The move assumes significance because a go-ahead from the US Food and Drug Administration for the new unit in Visakhapatnam is likely to give a huge boost to the company’s revenues in upcoming quarters.
An email questionnaire sent to Divi’s Laboratories did not elicit any response. Shares of the company jumped around five per cent in the past one week to touch a high of Rs 1,235.50 on Monday from a low of Rs 1,171 last Thursday on the Bombay Stock Exchange.
On Monday, Divi’s Labs’ shares closed at Rs 1219.05 apiece, down 0.27 per cent from the previous close.
Divi’s Laboratories with a market capitalisation of around Rs 17,000 crore (Rs 170 billion) is considered pioneers of contract research and manufacturing services.
According to the company’s website, it already has an existing US FDA inspected facility in Visakhapatnam.
The US FDA is expected to inspect a new facility of the company now in Visakhapatnam, which was built recently, said a source.
However, it is not clear whether the company plans to manufacture products for its CRAMS business from the new facility or it wants to launch them on its own in the US, the world’s largest drug market.
“Either way, an approval for the facility would bring fortunes for the company,”
Although many market analysts see it as a positive development for the company, some advise caution following the conclusions of recent inspections by the US regulator in India.
“The company needs to be very cautious and must adhere to all the norms,” said the analyst.

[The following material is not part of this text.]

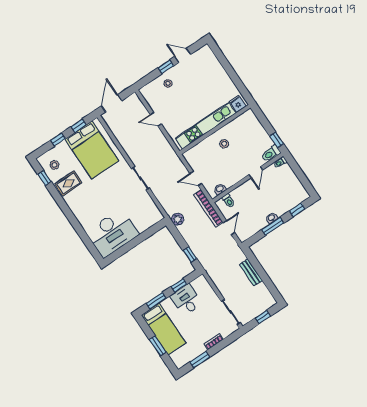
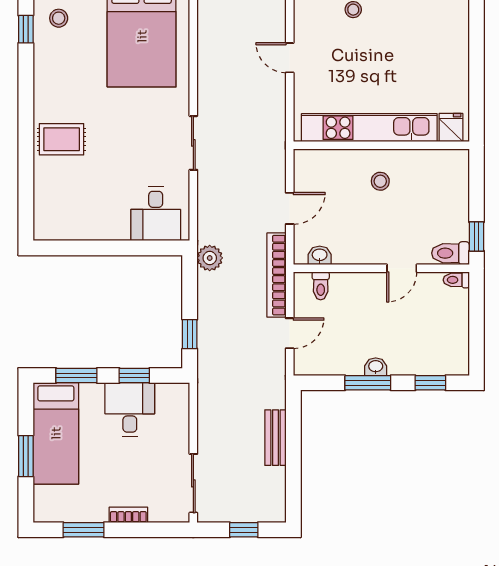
door: (196, 178) -> (290, 208), swing flipped
rug: (68, 183) -> (62, 139), moved
desk: (112, 233) -> (156, 214), moved, width x0.53, depth x0.77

Of late, domestic facilities of many companies have come under regulatory scanner of the US FDA and other international regulators for not complying with the required manufacturing norms.
While the list includes approved facilities of major drug makers such as Ranbaxy, Wockhardt and Agila Specialities, new facilities such as those of RPG Lifesciences also received flak from the US regulator in the recent past.
Despite stringent regulations and frequent inspections by the regulator, the US continues to be a lucrative market for Indian drug makers because of its value.
India, home to 200 FDA-approved drug-making units, is the second largest supplier of pharmaceuticals to the US.
Domestic pharmaceutical companies clock over 60 per cent of their revenues from exports, mostly generics.
Pharmaceutical exports from India to the US rose nearly 32 per cent last year to $4.2 billion.
India accounts for 40 per cent of generic drugs and over-the-counter products and 10 per cent of finished dosages used in the US.
The share of other major generic drug-manufacturing countries, such as Japan, Israel and China, is much lower.